For a drink to be considered part of the Bacardi Legacy, it has to be original and easily duplicated (so you can order it from the swankiest bar or the casual dive bar and it will be the same, like a Mojito). The finalists were also tasked to plan out a promotional campaign to demonstrate their drink’s legacy potential. After all, even if you have the most innovative, yummiest cocktail in the world, if no one knows about it, then what’s the point? Remember, sharing is caring.  What’s interesting about the competition is that the grand finals winner will not be announced immediately, as Bacardi believes it takes time for a drink to become a classic. The success of the cocktail will be evaluated over several months to make sure it has the potential to join the Bacardi Legacy roster.

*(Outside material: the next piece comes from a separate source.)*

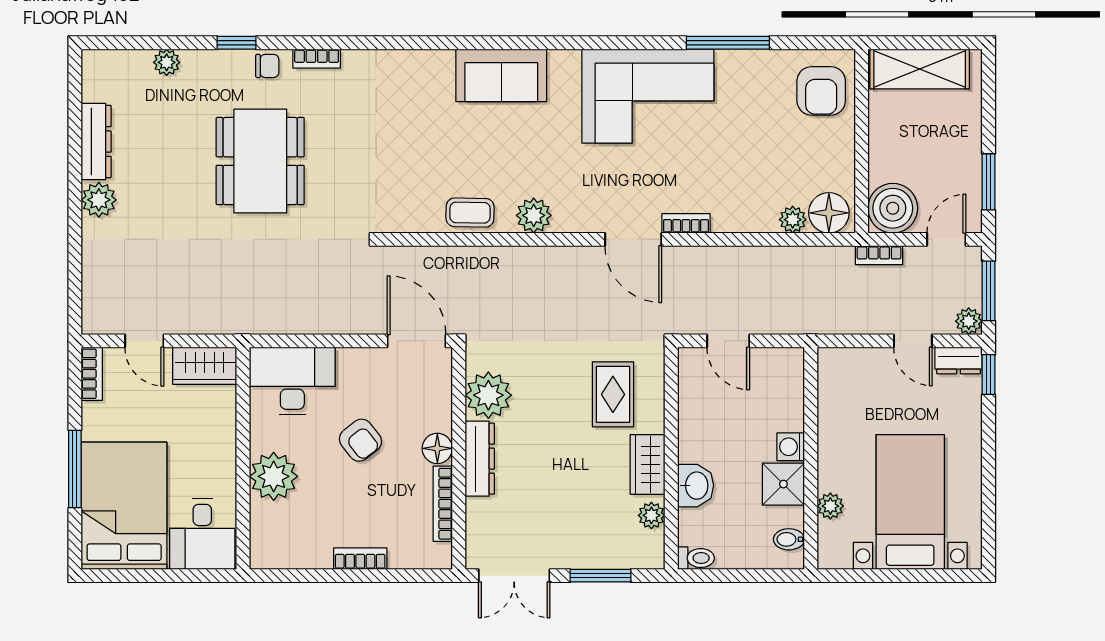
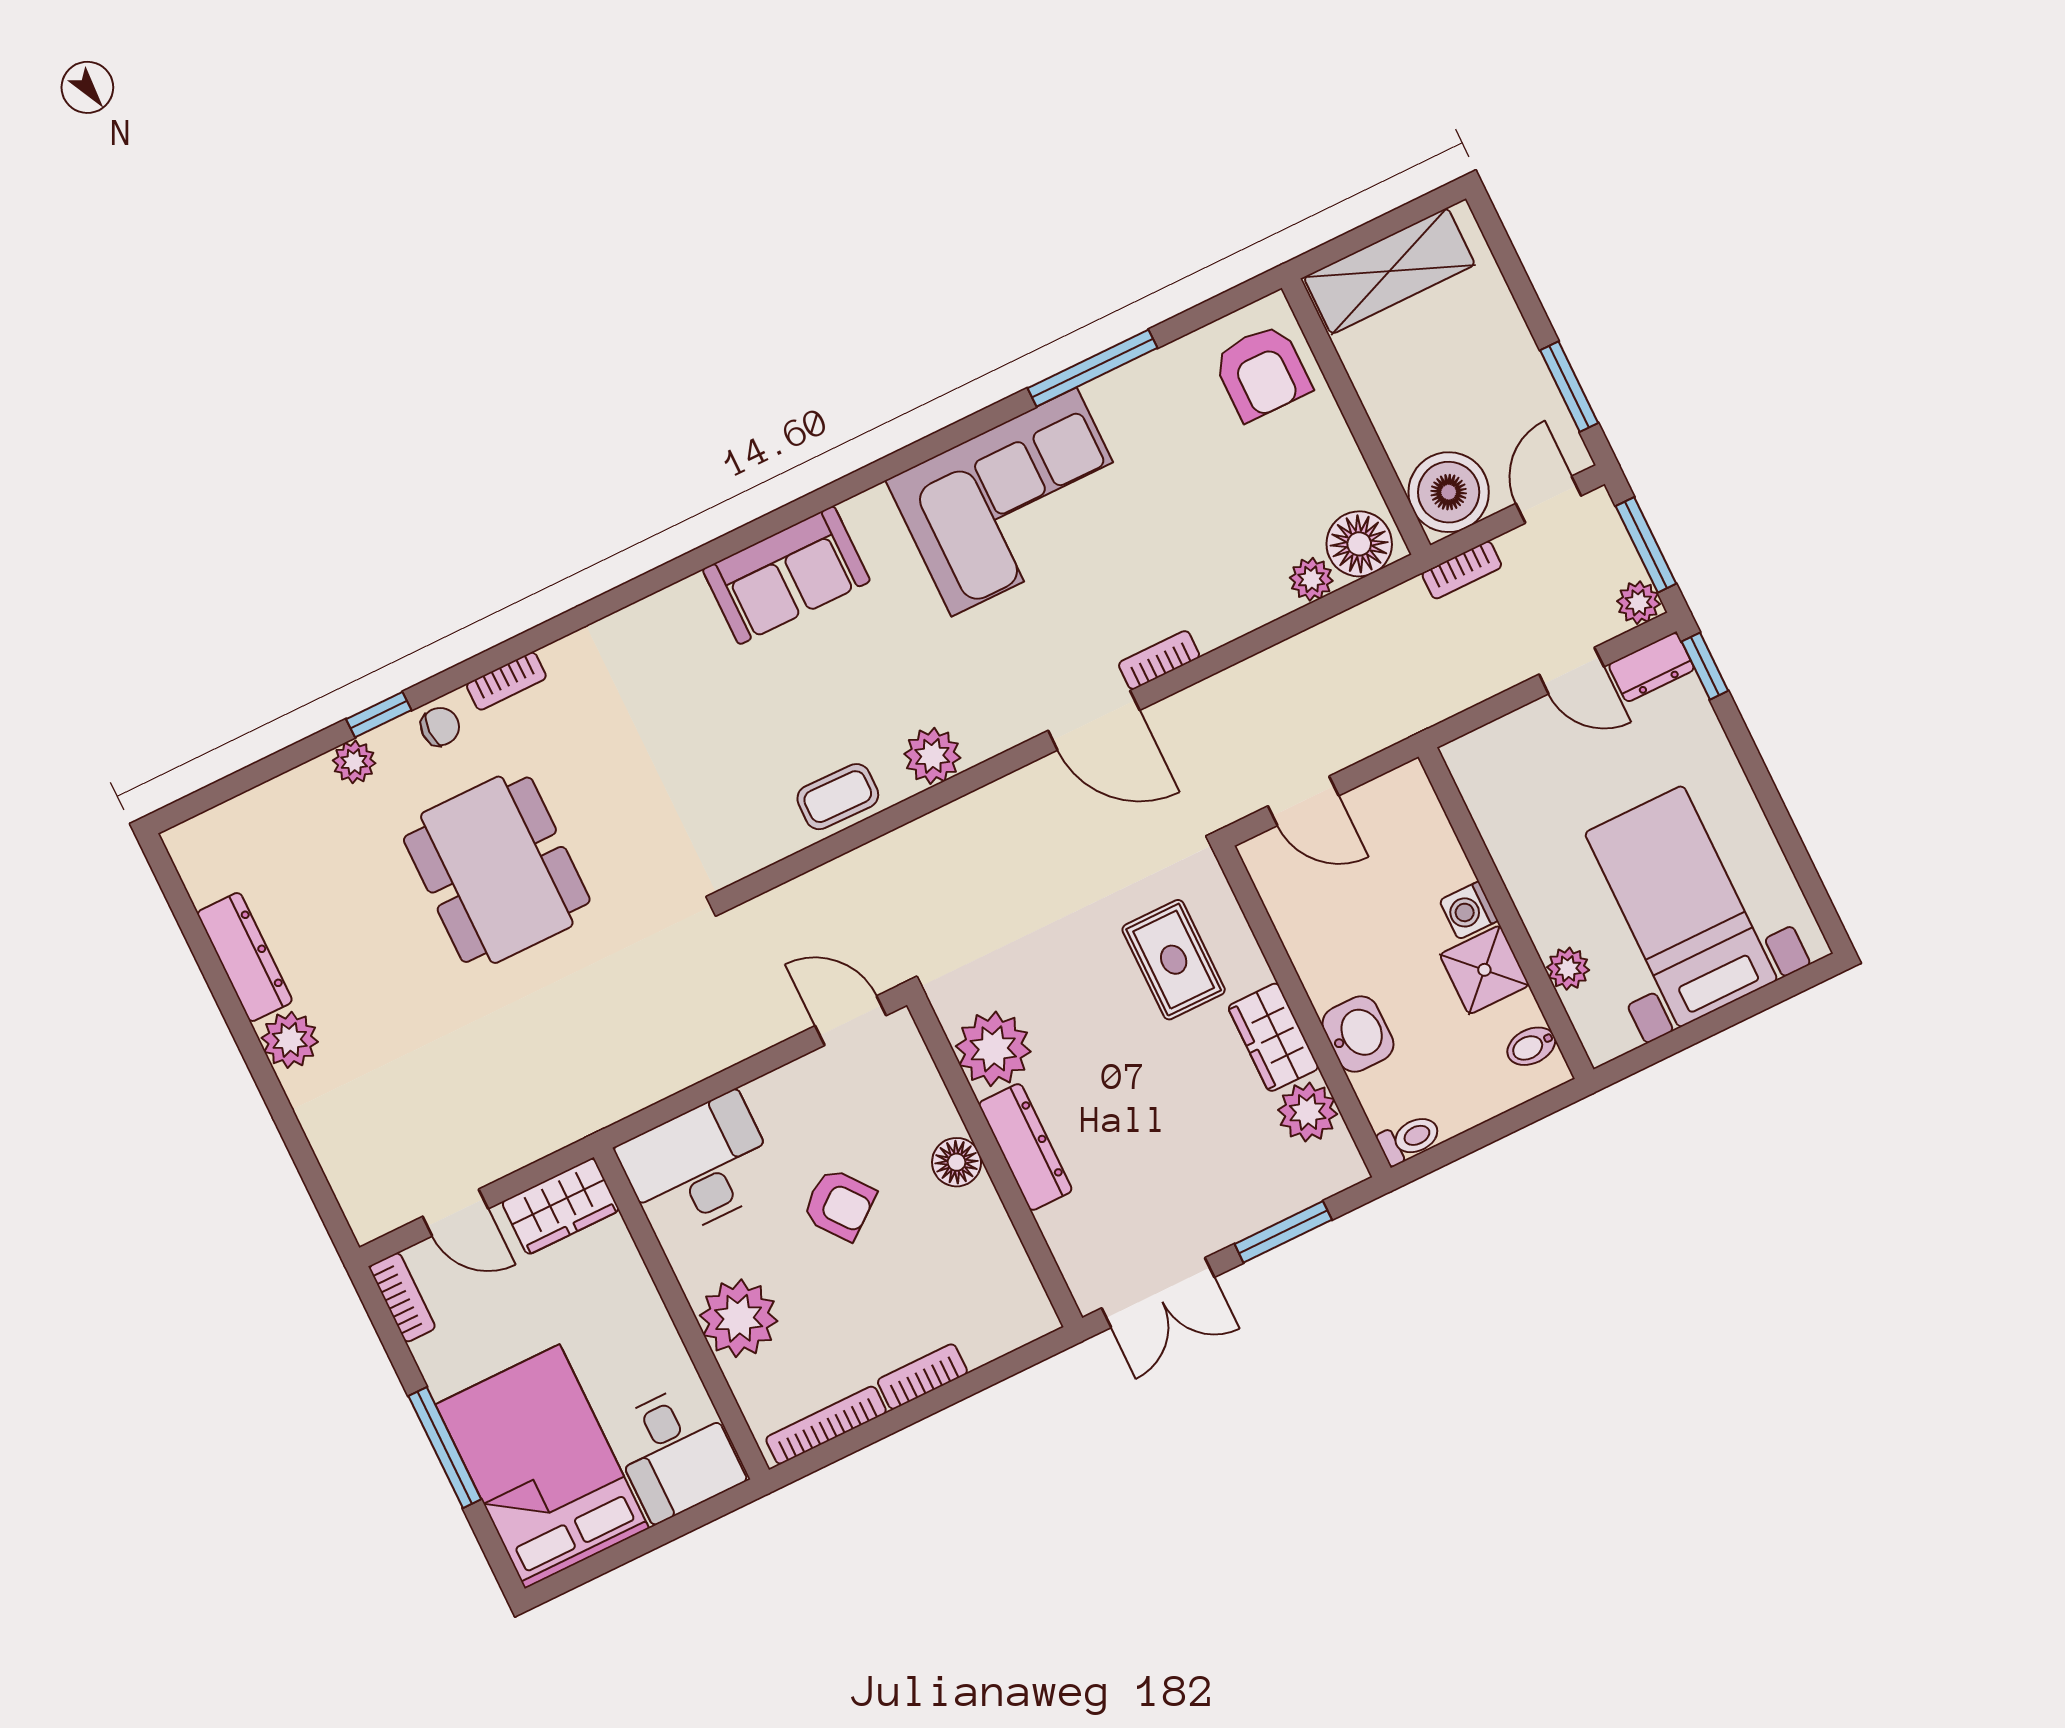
plant: (167, 62) -> (354, 762), moved
door: (417, 341) -> (851, 1021), width x0.73
bookcase: (443, 504) -> (826, 1425), moved, turned 90
plant: (651, 515) -> (1308, 1112), width x1.38, depth x1.38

Bacardi Legacy Competition panel of judges – this columnist, David Dennis, David Cordoba, Sanjit Randhawa, GP Reyes

The bartenders showcased their creativeness and passion through their presentations: Joey Cerdinia (Exit Bar Makati) with Bequest starting off with a rapper, Marnell Masallo (Skye Lounge Fort) with Island Souvenir with a video of the beach to compliment his drink, Mark Alvin “Oreo” Tolentino (Revel at The Palace Fort) with Little Man bounding up the stage with “It’s Always A Good Time” playing in the background, Mark Jerrold Bernardino (Scarlet Fort) with Kalikasan bringing on the nature feel with birds chirping and twittering, and Richie Cruz (Cafe Enye Bar Eastwood) spending a good amount of time delivering an engaging and informative mini lecture on the history of Bacardi and then singing the song El Tindero as he was making his drink of the same name. Most of them indicated that their inspiration for their drinks came from their families and their struggles. They certainly came across as heartfelt and sincere, masking their nervousness with determination and heart.

In the end, there could only be one winner, and it was Richie Cruz’s El Tindero that was chosen to represent the Philippines in the Bacardi Legacy Global Finals in San Francisco this May. His drink, which is suggested as an after-dinner or dessert drink (paired with sapin-sapin) is ingenious and original (this is a type of drink that can turn the heads of even the top cocktail connoisseurs and be branded a Filipino classic with ingredients such as San Miguel beer, coconut water, muscovado sugar syrup, apple cider vinegar and rimmed with dessicated coconut. It is interesting to note that he was the only one among the contestants who used Bacardi Gold (the others used Bacardi Superior). I must admit that his was the only bar I haven’t been to, so I suppose this is the right time to haul my ass to Eastwood and check out the bar scene there.

Richie Cruz’s El Tindero won the competition. The cocktail is made out of San Miguel beer, coconut water, muscovado sugar syrup, apple cider vinegar and rimmed with desiccated coconut

I have no doubt that Pinoy bartenders are world class. Thanks to competitions like these, striving, talented Pinoy bartenders can hone their craft and gain much needed exposure in an international level. This is just the 1st Bacardi Legacy and for sure, next year the quality of competition will just get better. Most Filipinos don’t know this but we do have a very deep history of bartending connected to the TIKI bar movement that started in the 1930s in America. During that time, in a famous bar called Don The Beach Comber (Los Angeles), celebrities like Charlie Chaplin were regulars. If you ordered a Sazerac or an Old Fashioned in this bar, they would make it for you in plain sight. But if you wanted to have one of their “talk of the town” tropical concoctions, it would emerge from a hidden back bar. Guests never saw who made them; today we know them as the Don’s “Four Boys,” and one of them is the legendary Filipino-American bartender named Ray Buhen.

We certainly have the pedigree and talent for bartending, and we are poised for recognition as one of the countries to watch out for. We are clearly on the brink of making a mark in the cocktail competition arena and leave a lasting legacy. So let’s raise our glasses to Bacardi, to Filipino talent! Let’s toast to a great future, cocktails and dreams!